Tuesday, July 9, 2013

Tomoaki Suzuki at the Art Institute



Tomoaki Suzuki – Roehm Terrace, Art Institute, through Oct. 27 



It doesn’t look like Japanese artists are ever going to shake their aesthetic inclinations however alien they might be to the provocative anti-aesthetics of contemporary art. Tomoaki Suzuki can’t stop himself from making his 20-inch statues look really good, even if he places them on the floor where it’s difficult to discern their quality.





He makes expressionless polychrome figures that in many ways resemble the carefully detailed dolls one might find in Japanese gift shops. It’s just that instead of pretty Geishas in kimonos, he represents the handsome young people of his London neighborhood in the kind of clothing that expresses their individuality. By placing them directly on the floor, he offers the thrill of the incongruous, but he’s not just a skilled model maker, or a conceptual artist who hires one.




 Katsura Funikoshi



 He’s in a tradition of figure sculpture, as received from his teacher, Katsura Funikoshi, whose father was also a sculptor. Though enhanced by the fluid naturalism of Rodin and late 19th C. France, this tradition remains essentially Japanese in its straightforward inner strength as achieved by the execution of crisp planes carved across the surface. He has created a specific posture, character, and costume for each person, but though great attention has been paid to every eyelash and belt buckle of his British models, they have a distinctly Japanese elegance and attitude. And the paint has been applied with a sensitivity to color and pattern more than to specify details of costume. Like many Japanese sculptors over the past thousand years, Suzuki is a wood carver, though in this display, the carvings have been cast in bronze, allowing them to be displayed in an outdoor setting like the Roehm Terrace high atop the Modern Wing at the Art Institute. And what a magnificent setting it is! – offering the magnificent steel and glass skyline that rises just north of Grant Park.

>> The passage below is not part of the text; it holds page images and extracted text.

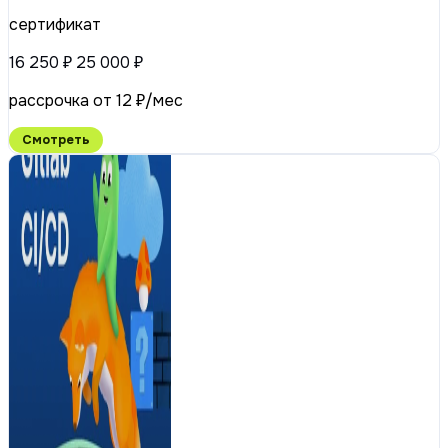
сертификат
16 250 ₽
25 000 ₽
рассрочка от 12 ₽/мес
Смотреть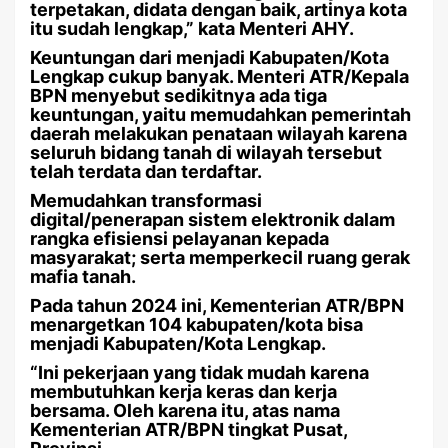
terpetakan, didata dengan baik, artinya kota
itu sudah lengkap,” kata Menteri AHY.
Keuntungan dari menjadi Kabupaten/Kota
Lengkap cukup banyak. Menteri ATR/Kepala
BPN menyebut sedikitnya ada tiga
keuntungan, yaitu memudahkan pemerintah
daerah melakukan penataan wilayah karena
seluruh bidang tanah di wilayah tersebut
telah terdata dan terdaftar.
Memudahkan transformasi
digital/penerapan sistem elektronik dalam
rangka efisiensi pelayanan kepada
masyarakat; serta memperkecil ruang gerak
mafia tanah.
Pada tahun 2024 ini, Kementerian ATR/BPN
menargetkan 104 kabupaten/kota bisa
menjadi Kabupaten/Kota Lengkap.
“Ini pekerjaan yang tidak mudah karena
membutuhkan kerja keras dan kerja
bersama. Oleh karena itu, atas nama
Kementerian ATR/BPN tingkat Pusat,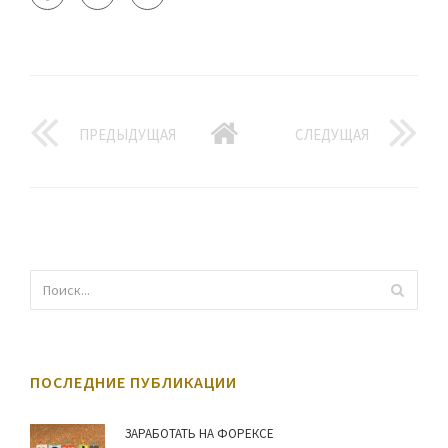
ПРЕДЫДУЩАЯ
СЛЕДУЩАЯ
ПОСЛЕДНИЕ ПУБЛИКАЦИИ
ЗАРАБОТАТЬ НА ФОРЕКСЕ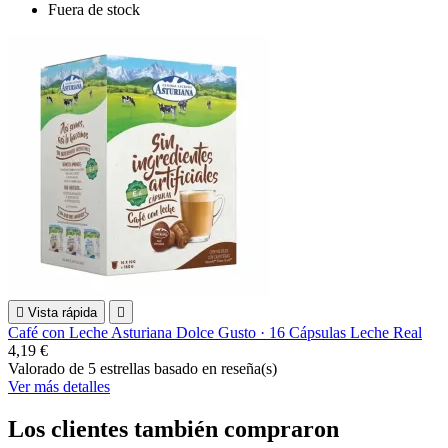
Fuera de stock

Vista rápida

Café con Leche Asturiana Dolce Gusto · 16 Cápsulas Leche Real
4,19 €
Valorado
de 5 estrellas basado en
reseña(s)
Ver más detalles
Los clientes también compraron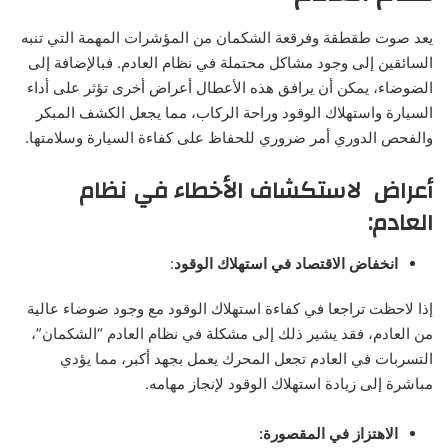
يعد صوت طقطقة وفرقعة الشكمان من المؤشرات المهمة التي تنبه
السائقين إلى وجود مشاكل محتملة في نظام العادم. فبالإضافة إلى
الضوضاء، يمكن أن يرافق هذه الأعطال أعراض أخرى تؤثر على أداء
السيارة واستهلاك الوقود وراحة الركاب، مما يجعل الكشف المبكر
والفحص الدوري أمر ضروري للحفاظ على كفاءة السيارة وسلامتها.
أعراض لاستكشاف الأخطاء في نظام
العادم:
انخفاض الاقتصاد في استهلاك الوقود
:
إذا لاحظت تراجعا في كفاءة استهلاك الوقود مع وجود ضوضاء عالية
من العادم، فقد يشير ذلك إلى مشكلة في نظام العادم “الشكمان”،
التسربات في العادم تجعل المحرك يعمل بجهد أكبر، مما يؤدي
مباشرة إلى زيادة استهلاك الوقود لإنجاز مهامه.
الاهتزاز في المقصورة: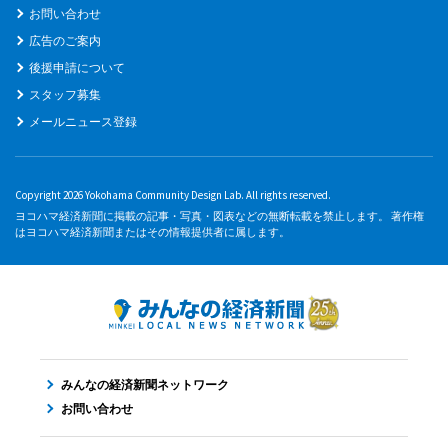
お問い合わせ
広告のご案内
後援申請について
スタッフ募集
メールニュース登録
Copyright 2026 Yokohama Community Design Lab. All rights reserved.
ヨコハマ経済新聞に掲載の記事・写真・図表などの無断転載を禁止します。 著作権
はヨコハマ経済新聞またはその情報提供者に属します。
みんなの経済新聞ネットワーク
お問い合わせ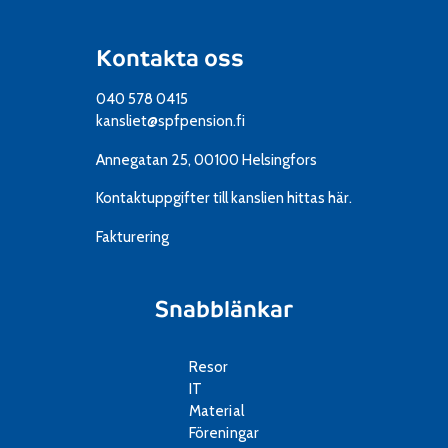
Kontakta oss
040 578 0415
kansliet@spfpension.fi
Annegatan 25, 00100 Helsingfors
Kontaktuppgifter till kanslien
hittas här.
Fakturering
Snabblänkar
Resor
IT
Material
Föreningar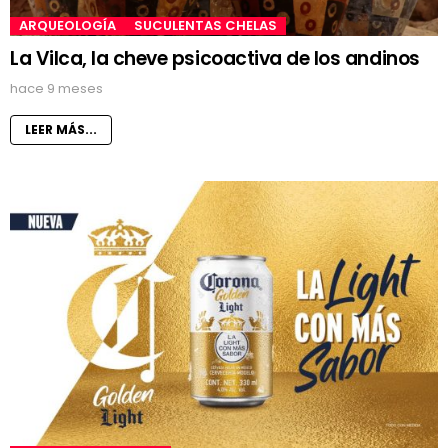
ARQUEOLOGÍA
SUCULENTAS CHELAS
La Vilca, la cheve psicoactiva de los andinos
hace 9 meses
LEER MÁS...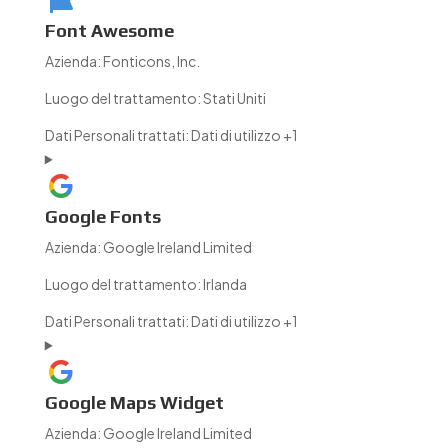
Font Awesome
Azienda:
Fonticons, Inc.
Luogo del trattamento:
Stati Uniti
Dati Personali trattati:
Dati di utilizzo +1
Google Fonts
Azienda:
Google Ireland Limited
Luogo del trattamento:
Irlanda
Dati Personali trattati:
Dati di utilizzo +1
Google Maps Widget
Azienda:
Google Ireland Limited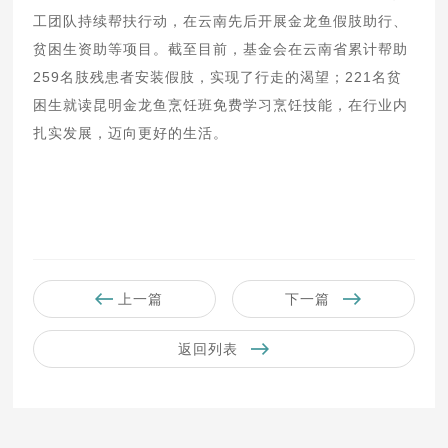
工团队持续帮扶行动，在云南先后开展金龙鱼假肢助行、
贫困生资助等项目。截至目前，基金会在云南省累计帮助
259名肢残患者安装假肢，实现了行走的渴望；221名贫
困生就读昆明金龙鱼烹饪班免费学习烹饪技能，在行业内
扎实发展，迈向更好的生活。
上一篇
下一篇
返回列表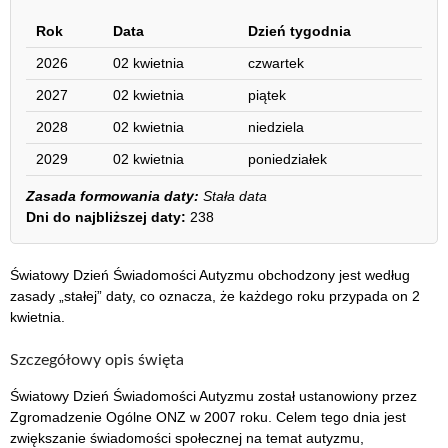
Rok
Data
Dzień tygodnia
2026
02 kwietnia
czwartek
2027
02 kwietnia
piątek
2028
02 kwietnia
niedziela
2029
02 kwietnia
poniedziałek
Zasada formowania daty:
Stała data
Dni do najbliższej daty:
238
Światowy Dzień Świadomości Autyzmu obchodzony jest według
zasady „stałej” daty, co oznacza, że każdego roku przypada on 2
kwietnia.
Szczegółowy opis święta
Światowy Dzień Świadomości Autyzmu został ustanowiony przez
Zgromadzenie Ogólne ONZ w 2007 roku. Celem tego dnia jest
zwiększanie świadomości społecznej na temat autyzmu,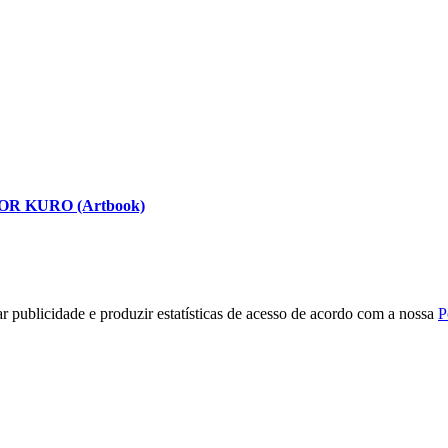
R KURO (Artbook)
r publicidade e produzir estatísticas de acesso de acordo com a nossa
P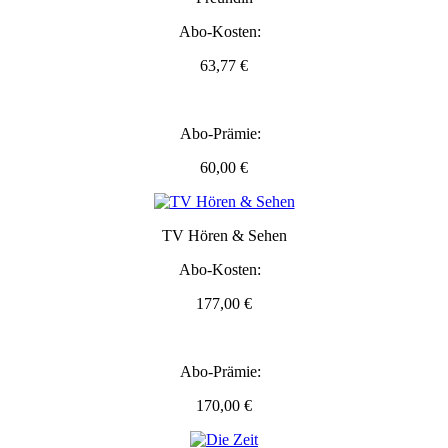
Abo-Kosten:
63,77 €
Abo-Prämie:
60,00 €
TV Hören & Sehen
Abo-Kosten:
177,00 €
Abo-Prämie:
170,00 €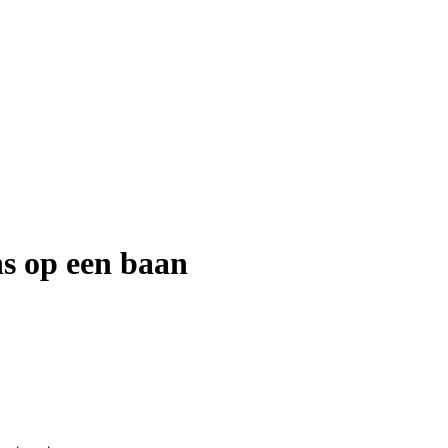
s op een baan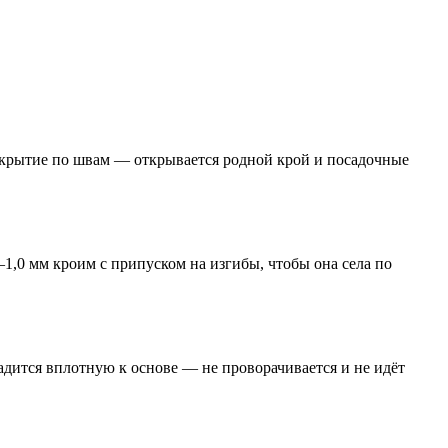
покрытие по швам — открывается родной крой и посадочные
1,0 мм кроим с припуском на изгибы, чтобы она села по
адится вплотную к основе — не проворачивается и не идёт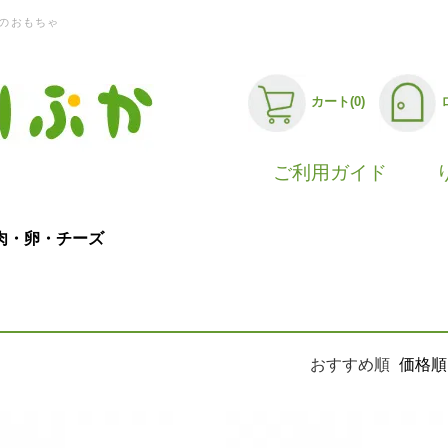
のおもちゃ
カート(0)
ご利用ガイド
肉・卵・チーズ
おすすめ順
価格順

 Even the largest sculpture can feel dinky on that heroic, sunlit platform – but surprisingly Suzuki’s figures feel large and important, even if you have to crawl around on your hands and knees to properly see them. It’s a good bet that eventually his work will be displayed up on pedestals, allowing viewers to properly see it without scuffing their knees. That may defy the artist’s original intention, but perhaps that intention was only to display it in the way most suitable to attract the contemporary art world.